CONSIGNE
Recopiez sans la moindre modification chaque ligne de la liste ci-dessous, en omettant les images.

JEU DE DONNÉES
________________________

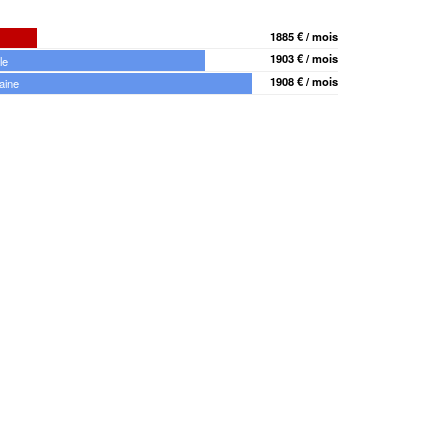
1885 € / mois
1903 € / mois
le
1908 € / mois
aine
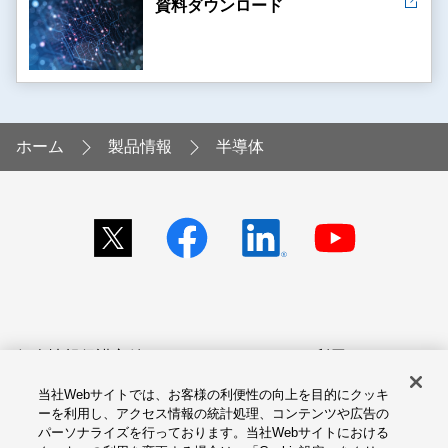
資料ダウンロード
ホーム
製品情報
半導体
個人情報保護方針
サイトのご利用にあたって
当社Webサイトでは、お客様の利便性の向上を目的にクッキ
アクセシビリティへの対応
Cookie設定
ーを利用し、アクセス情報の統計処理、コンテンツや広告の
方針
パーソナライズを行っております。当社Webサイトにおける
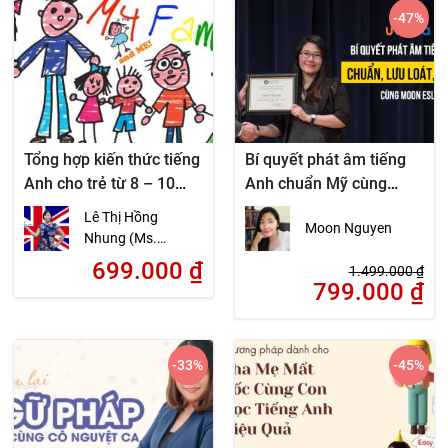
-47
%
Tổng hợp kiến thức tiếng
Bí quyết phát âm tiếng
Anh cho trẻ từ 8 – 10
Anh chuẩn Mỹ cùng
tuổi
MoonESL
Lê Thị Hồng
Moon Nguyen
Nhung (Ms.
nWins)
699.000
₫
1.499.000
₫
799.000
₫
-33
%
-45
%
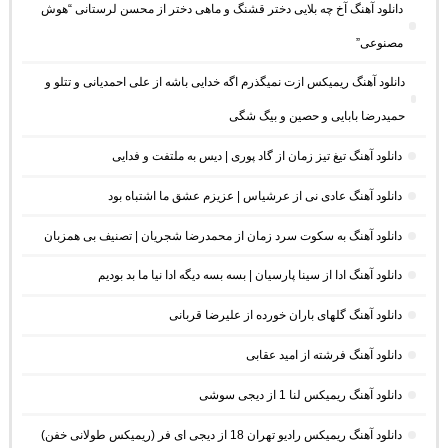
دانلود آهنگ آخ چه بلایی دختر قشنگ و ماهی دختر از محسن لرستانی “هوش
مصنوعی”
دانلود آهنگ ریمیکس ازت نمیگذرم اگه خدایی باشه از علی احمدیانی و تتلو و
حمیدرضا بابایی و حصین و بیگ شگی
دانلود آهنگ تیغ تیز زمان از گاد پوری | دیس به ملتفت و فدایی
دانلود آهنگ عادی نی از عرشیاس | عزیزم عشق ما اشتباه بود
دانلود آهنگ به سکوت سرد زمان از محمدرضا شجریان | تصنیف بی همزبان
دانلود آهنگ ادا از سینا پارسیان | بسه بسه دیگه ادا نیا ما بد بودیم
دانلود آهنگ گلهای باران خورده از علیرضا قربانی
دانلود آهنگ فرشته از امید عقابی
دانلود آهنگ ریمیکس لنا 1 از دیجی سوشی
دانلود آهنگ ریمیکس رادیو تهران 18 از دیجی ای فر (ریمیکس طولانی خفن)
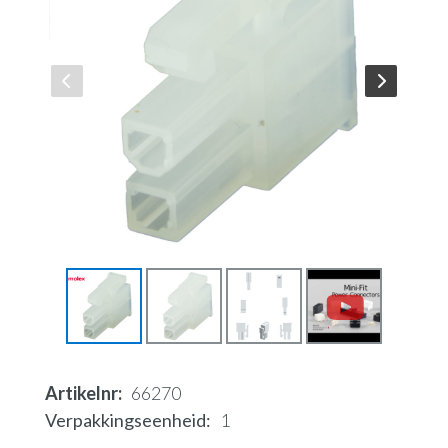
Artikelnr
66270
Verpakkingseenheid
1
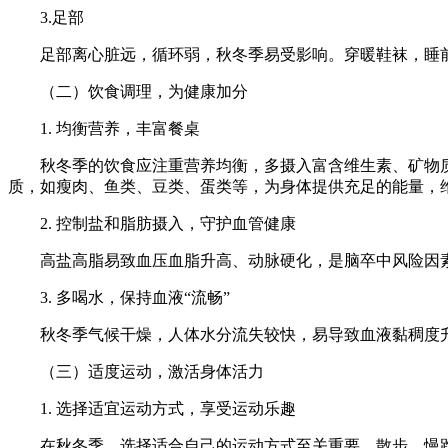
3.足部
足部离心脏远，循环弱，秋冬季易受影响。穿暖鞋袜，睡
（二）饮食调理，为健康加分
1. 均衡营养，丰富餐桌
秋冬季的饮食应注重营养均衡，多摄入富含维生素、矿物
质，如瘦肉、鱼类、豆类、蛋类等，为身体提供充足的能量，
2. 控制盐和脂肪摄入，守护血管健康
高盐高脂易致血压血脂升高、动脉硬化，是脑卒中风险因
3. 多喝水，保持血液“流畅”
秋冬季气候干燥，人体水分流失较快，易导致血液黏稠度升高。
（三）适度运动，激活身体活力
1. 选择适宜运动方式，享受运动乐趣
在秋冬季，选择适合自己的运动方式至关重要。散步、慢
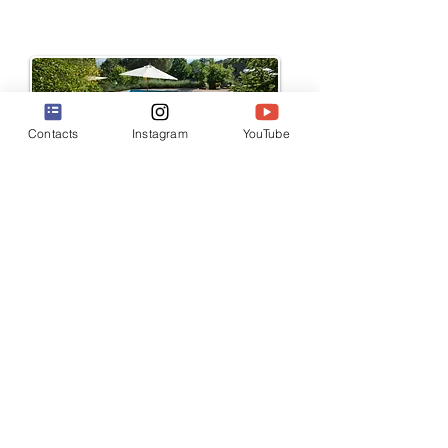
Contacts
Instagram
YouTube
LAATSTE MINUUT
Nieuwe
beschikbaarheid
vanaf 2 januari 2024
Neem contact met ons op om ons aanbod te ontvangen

________________________

RÉSULTAT DE L'EXERCICE
1885 € / mois
1903 € / mois
le
1908 € / mois
aine
資料ダウンロード
ホーム
製品情報
半導体
個人情報保護方針
サイトのご利用にあたって
当社Webサイトでは、お客様の利便性の向上を目的にクッキ
アクセシビリティへの対応
Cookie設定
ーを利用し、アクセス情報の統計処理、コンテンツや広告の
方針
パーソナライズを行っております。当社Webサイトにおける
-47
%
Tổng hợp kiến thức tiếng
Bí quyết phát âm tiếng
Anh cho trẻ từ 8 – 10
Anh chuẩn Mỹ cùng
tuổi
MoonESL
Lê Thị Hồng
Moon Nguyen
Nhung (Ms.
nWins)
699.000
₫
1.499.000
₫
799.000
₫
-33
%
-45
%
دانلود آهنگ آخ چه بلایی دختر قشنگ و ماهی دختر از محسن لرستانی “هوش
مصنوعی”
دانلود آهنگ ریمیکس ازت نمیگذرم اگه خدایی باشه از علی احمدیانی و تتلو و
حمیدرضا بابایی و حصین و بیگ شگی
دانلود آهنگ تیغ تیز زمان از گاد پوری | دیس به ملتفت و فدایی
دانلود آهنگ عادی نی از عرشیاس | عزیزم عشق ما اشتباه بود
دانلود آهنگ به سکوت سرد زمان از محمدرضا شجریان | تصنیف بی همزبان
دانلود آهنگ ادا از سینا پارسیان | بسه بسه دیگه ادا نیا ما بد بودیم
دانلود آهنگ گلهای باران خورده از علیرضا قربانی
دانلود آهنگ فرشته از امید عقابی
دانلود آهنگ ریمیکس لنا 1 از دیجی سوشی
دانلود آهنگ ریمیکس رادیو تهران 18 از دیجی ای فر (ریمیکس طولانی خفن)
Artikelnr
66270
Verpakkingseenheid
1
3.足部
足部离心脏远，循环弱，秋冬季易受影响。穿暖鞋袜，睡
（二）饮食调理，为健康加分
1. 均衡营养，丰富餐桌
秋冬季的饮食应注重营养均衡，多摄入富含维生素、矿物
质，如瘦肉、鱼类、豆类、蛋类等，为身体提供充足的能量，
2. 控制盐和脂肪摄入，守护血管健康
高盐高脂易致血压血脂升高、动脉硬化，是脑卒中风险因
3. 多喝水，保持血液“流畅”
秋冬季气候干燥，人体水分流失较快，易导致血液黏稠度升高。
（三）适度运动，激活身体活力
1. 选择适宜运动方式，享受运动乐趣
在秋冬季，选择适合自己的运动方式至关重要。散步、慢
Contacts
Instagram
YouTube
LAATSTE MINUUT
Nieuwe
beschikbaarheid
vanaf 2 januari 2024
Neem contact met ons op om ons aanbod te ontvangen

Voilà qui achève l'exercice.